Een gedeelte van de bemanning klauterde op de omgekeerde boot, een ander deel trachtte al zwemmende, door de branding heen, den wal te bereiken, waarbij de kurken zwemgordels hun goede diensten bewezen. Een man wiens zoon bij het ongeval betrokken was, rende te paard zee in om zijn zoon te hulp te komen.

Leidsche Courant 11 november 1909

Een reddingsboot, die gistermiddag om 4 uur een proeftocht maakte is omgeslagen. De 14 personen, die er inzaten vielen allen in zee, maar werden gered. Eén persoon was bewusteloos, doch kon door spoedige hulp van dr. Van Walsem worden bijgebracht.


(1909)

Leidsch Dagblad 29 oktober 1909

KATWIJK-AAN-ZEE. Gisternamiddag ging hier de reddingsboot weder in zee ter beproeving. Hoewel er niet bijzonder veel wind was, stond de zee nogal hoog.

(1909)

Leidsch Dagblad 23 april 1909

KATWIJK-AAN-ZEE. Benoemd is tot kapitein der reddingsboot in plaats van J. Groen, H. v. d. Plas, reeds vroeger kapitein der reddingsboot.

(1908)

Leidsch Dagblad 23 mei 1908

Alhier had gisteren de jaarlijksche beproeving plaats van de reddingsboot en der andere reddingsmaterialen. De proef is goed geslaagd. Slechts één vuurpijl behoefde te worden afgeschoten; een tweede was niet noodig.

Stranding te Wassenaar. (1907)

Leidsch Dagblad  21 februari 1907

Men seint ons:

Hedenmorgen om 8 uur is vlak voor het Wassenaarsche slag de stoomboot “Venus” gestrand. Het schip was ongeladen, kwam van Hamburg en was bestemd voor Cardiff om kolen te laden. De “ Venus” was hedenmorgen om 6 uur voor Scheveningen gezien. Om tien uren kwam de Katwijksche reddingsboot, die binnendoor Katwijk-Binnen per voertuig was aangevoerd.
Het schip zit zeer dicht op de kust en zal met laag water wel droog komen. De machine is defect geraakt.
Om halfelf kwam Prins Hendrik met den burgemeester van Wassenaar per automobiel aan uit Den Haag en bezocht de strandingsplaats. Het schip zal waarschijnlijk niet meer af te brengen zijn.

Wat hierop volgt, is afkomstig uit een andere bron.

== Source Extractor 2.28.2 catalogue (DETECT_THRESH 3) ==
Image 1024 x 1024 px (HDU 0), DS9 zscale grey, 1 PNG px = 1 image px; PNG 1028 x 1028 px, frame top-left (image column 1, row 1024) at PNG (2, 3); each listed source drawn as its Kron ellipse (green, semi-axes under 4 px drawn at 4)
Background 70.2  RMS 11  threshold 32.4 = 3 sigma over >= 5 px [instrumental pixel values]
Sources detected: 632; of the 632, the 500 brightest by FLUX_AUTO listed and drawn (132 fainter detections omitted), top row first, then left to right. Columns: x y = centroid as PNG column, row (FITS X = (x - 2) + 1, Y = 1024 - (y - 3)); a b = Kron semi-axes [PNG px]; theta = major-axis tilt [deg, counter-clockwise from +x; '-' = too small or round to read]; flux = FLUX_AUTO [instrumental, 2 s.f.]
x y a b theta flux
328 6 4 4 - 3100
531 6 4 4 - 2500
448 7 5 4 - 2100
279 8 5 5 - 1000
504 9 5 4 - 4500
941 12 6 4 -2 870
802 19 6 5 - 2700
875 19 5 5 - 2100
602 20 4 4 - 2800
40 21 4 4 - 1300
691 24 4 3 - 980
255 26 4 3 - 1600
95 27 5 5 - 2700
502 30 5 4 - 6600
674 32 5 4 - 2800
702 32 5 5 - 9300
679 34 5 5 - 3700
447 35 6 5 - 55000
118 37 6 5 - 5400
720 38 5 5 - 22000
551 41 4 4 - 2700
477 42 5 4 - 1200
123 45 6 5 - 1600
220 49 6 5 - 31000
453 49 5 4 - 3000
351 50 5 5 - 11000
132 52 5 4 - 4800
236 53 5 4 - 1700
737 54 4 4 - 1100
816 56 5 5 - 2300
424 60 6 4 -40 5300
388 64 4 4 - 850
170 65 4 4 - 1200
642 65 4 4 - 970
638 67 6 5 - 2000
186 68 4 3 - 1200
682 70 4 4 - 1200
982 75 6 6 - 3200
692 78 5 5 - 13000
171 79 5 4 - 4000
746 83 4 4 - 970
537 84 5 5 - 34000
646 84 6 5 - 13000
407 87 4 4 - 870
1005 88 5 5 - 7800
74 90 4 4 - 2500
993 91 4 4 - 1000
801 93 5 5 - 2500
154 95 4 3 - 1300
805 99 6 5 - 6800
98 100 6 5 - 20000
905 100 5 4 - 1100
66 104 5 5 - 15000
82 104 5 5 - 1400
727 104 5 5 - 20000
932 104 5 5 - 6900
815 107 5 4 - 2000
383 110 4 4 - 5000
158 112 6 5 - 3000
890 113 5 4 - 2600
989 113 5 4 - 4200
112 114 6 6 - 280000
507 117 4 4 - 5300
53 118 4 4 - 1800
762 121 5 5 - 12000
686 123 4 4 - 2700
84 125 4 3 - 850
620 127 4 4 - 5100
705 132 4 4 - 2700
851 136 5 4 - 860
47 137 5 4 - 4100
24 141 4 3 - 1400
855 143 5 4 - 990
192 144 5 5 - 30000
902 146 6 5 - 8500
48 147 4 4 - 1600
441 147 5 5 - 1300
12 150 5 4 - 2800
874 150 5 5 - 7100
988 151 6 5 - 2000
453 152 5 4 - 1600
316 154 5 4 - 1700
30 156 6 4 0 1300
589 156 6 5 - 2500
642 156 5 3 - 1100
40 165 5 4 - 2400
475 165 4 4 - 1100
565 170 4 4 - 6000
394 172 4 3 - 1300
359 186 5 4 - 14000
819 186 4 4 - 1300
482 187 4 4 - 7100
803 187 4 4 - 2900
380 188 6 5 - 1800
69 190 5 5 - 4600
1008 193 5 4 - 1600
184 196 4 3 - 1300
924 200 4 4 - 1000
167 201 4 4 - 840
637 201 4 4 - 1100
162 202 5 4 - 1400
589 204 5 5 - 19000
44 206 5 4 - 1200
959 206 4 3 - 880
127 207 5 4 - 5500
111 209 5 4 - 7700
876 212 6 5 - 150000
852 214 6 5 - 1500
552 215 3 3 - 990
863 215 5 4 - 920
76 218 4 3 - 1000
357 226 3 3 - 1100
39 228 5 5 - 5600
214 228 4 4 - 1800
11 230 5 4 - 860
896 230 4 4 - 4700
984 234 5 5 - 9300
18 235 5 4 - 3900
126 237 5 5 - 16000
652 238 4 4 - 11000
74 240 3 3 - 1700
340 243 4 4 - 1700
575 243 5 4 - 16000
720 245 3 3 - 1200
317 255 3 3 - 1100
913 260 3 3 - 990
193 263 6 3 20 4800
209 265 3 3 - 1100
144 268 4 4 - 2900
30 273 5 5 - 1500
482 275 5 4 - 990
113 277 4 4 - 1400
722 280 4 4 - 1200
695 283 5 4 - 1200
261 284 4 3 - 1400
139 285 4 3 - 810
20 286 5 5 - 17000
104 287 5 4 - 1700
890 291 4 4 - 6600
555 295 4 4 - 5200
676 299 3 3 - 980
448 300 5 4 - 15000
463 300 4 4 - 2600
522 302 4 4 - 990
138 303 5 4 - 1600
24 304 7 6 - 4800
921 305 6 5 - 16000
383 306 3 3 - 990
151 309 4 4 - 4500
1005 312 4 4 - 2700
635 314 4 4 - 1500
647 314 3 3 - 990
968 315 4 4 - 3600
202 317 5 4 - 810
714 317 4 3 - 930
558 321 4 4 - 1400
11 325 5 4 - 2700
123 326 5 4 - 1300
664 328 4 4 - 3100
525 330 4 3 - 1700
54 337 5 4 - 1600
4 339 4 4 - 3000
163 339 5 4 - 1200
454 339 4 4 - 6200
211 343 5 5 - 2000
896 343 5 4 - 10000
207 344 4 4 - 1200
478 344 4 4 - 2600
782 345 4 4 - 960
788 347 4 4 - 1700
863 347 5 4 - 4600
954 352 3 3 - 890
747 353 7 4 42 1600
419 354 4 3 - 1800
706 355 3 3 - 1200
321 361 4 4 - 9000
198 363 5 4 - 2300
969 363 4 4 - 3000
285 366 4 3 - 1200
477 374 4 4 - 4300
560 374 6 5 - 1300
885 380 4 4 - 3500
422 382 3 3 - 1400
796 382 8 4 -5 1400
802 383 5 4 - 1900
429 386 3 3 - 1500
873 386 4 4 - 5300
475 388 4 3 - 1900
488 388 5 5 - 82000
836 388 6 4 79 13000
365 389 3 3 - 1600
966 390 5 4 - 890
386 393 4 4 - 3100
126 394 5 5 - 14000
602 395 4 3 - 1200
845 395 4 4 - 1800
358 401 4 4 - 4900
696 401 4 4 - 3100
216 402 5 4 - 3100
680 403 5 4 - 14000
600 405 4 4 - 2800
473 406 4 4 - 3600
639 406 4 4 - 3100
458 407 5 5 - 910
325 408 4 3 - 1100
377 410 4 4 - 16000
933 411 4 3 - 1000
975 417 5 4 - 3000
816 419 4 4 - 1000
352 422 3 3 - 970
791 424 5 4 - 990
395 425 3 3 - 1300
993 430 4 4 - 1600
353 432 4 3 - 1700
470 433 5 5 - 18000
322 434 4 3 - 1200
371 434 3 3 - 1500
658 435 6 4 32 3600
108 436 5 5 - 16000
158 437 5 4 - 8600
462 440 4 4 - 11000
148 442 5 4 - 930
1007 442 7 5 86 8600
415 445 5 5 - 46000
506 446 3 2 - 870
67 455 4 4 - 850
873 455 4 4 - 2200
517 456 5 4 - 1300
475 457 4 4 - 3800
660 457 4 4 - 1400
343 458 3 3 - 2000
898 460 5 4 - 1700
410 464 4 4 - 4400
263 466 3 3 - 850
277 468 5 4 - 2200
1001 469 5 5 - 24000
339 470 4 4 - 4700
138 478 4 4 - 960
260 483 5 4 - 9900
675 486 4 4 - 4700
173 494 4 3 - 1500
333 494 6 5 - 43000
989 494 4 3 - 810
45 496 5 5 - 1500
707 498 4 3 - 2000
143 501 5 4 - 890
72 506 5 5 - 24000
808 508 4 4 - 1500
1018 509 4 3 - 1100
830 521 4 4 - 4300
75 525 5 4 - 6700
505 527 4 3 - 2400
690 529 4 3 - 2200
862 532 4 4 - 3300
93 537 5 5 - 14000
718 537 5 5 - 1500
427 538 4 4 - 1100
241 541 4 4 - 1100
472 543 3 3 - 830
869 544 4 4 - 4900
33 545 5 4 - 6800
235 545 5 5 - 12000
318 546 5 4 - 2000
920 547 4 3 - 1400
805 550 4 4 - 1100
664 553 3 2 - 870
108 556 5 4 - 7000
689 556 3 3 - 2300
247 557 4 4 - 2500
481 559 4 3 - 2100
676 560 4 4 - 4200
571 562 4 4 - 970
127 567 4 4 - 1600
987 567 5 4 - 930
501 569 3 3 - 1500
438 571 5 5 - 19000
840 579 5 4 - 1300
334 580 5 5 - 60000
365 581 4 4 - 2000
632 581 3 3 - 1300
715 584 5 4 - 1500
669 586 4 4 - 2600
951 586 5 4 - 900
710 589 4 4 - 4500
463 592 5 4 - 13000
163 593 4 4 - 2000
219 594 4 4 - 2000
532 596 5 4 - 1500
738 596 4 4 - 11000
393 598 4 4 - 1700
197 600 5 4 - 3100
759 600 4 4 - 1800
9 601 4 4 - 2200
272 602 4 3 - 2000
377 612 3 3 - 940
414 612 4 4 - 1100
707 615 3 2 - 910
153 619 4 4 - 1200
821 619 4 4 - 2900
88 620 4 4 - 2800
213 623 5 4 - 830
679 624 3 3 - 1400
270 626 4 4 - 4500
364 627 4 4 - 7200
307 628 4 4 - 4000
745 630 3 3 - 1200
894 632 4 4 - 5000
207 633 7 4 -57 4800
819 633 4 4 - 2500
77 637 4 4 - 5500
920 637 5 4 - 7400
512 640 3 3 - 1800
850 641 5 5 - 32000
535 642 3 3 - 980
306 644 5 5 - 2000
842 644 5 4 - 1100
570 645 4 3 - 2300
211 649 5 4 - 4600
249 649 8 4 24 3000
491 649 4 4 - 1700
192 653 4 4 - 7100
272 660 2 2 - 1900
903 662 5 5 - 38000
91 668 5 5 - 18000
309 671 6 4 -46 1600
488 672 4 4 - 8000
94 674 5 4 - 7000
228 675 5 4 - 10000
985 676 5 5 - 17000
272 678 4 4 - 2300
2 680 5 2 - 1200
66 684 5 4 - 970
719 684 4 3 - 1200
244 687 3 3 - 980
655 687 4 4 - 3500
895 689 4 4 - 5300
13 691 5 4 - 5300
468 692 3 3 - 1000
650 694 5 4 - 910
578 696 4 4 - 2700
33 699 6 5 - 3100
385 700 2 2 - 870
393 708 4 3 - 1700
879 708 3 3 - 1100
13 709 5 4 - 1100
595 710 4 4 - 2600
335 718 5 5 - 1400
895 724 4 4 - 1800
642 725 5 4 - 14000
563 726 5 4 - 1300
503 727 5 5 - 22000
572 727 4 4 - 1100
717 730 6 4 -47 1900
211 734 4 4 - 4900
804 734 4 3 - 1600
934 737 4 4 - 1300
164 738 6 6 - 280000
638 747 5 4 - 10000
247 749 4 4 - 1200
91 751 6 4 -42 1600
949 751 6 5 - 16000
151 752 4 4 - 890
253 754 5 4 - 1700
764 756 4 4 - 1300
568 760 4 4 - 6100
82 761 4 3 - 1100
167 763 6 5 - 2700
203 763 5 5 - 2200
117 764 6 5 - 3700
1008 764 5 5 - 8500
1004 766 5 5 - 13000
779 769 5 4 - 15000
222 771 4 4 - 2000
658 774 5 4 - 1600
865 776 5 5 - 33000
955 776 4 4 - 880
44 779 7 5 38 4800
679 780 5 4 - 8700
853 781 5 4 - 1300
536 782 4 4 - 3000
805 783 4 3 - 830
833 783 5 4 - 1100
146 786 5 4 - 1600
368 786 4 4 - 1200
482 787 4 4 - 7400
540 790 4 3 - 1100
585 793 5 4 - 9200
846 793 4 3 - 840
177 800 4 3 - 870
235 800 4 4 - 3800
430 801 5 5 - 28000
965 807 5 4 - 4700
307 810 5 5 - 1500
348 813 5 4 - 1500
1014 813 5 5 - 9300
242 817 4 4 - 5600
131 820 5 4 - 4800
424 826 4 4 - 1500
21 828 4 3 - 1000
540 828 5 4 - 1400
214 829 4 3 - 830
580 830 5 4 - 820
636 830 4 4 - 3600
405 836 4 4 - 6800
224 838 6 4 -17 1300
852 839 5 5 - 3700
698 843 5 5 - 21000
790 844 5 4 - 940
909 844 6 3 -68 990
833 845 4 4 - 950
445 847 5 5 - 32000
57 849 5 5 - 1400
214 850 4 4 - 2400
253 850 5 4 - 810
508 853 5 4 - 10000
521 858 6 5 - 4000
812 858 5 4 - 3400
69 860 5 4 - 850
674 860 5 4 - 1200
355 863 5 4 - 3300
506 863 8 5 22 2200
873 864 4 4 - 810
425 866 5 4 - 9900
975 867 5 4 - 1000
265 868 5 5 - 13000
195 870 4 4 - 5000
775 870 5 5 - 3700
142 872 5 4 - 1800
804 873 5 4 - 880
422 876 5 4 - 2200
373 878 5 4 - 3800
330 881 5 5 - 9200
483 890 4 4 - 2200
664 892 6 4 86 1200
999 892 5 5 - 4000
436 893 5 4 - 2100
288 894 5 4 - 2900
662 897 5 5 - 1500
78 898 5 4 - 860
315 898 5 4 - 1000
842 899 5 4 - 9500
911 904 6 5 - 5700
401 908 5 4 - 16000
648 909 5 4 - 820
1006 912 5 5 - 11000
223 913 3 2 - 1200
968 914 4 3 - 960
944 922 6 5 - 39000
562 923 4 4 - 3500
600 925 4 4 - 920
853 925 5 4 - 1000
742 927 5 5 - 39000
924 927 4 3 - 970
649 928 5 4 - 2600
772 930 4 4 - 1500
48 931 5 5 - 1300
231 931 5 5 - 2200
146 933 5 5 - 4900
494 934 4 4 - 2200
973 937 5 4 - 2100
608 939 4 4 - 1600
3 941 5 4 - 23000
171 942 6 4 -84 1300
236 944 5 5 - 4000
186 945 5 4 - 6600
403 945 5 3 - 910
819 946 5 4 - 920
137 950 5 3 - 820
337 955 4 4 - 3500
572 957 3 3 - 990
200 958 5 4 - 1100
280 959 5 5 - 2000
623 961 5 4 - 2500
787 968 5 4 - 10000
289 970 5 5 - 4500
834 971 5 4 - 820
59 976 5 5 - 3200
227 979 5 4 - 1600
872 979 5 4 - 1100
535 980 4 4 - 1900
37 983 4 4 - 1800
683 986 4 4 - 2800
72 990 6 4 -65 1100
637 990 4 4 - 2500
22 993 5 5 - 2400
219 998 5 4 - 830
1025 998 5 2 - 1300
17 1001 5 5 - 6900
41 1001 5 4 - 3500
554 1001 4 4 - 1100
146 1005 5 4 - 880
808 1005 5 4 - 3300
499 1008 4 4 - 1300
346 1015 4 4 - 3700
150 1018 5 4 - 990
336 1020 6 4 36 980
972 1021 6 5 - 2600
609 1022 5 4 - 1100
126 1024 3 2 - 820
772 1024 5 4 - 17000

Leidsch Dagblad 26 februari 1907

Het vaderland 21 februari 1907,

Bij den Wassenaarschen Slag zit een groote stoomboot aan den grond.
De boeg van het schip staat tegen de duinen. Door den nevel is niets te onderscheiden. De Scheveningsche reddingboot moest onverrichter zake terugkeeren.
Nader wordt ons gemeld, dat de boot is de Duitsche ertsboot ,,Venus”, van Rotterdam zonder lading naar Hamburg. De bemanning, met uitzondering van een vijftal, weigert het schip te verlaten. De reddingsboot ,,Katwijk” is er bij.

Het Ned. Correspondentiebureau bericht ons:
Omtrent het aan den Wassenaarschen Slag gestrande vaartuig wordt nog vernomen, dat het zou zijn een Deensche kolenboot. Het vaartuig, dat naar den Waterweg moest, werd reeds gisteren aan den horizon opgemerkt. Machine en roer moeten onklaar geraakt zijn, ten gevolge waarvan de boot voor anker is gaan liggen. Door het stormweder van den afgeloopen nacht is zij echter van ’t anker geslagen en afgedreven naar de richting van den Wassenaarschen Slag, en is daar, aangezien zij geen lading in had, met den kop op het strand gezet.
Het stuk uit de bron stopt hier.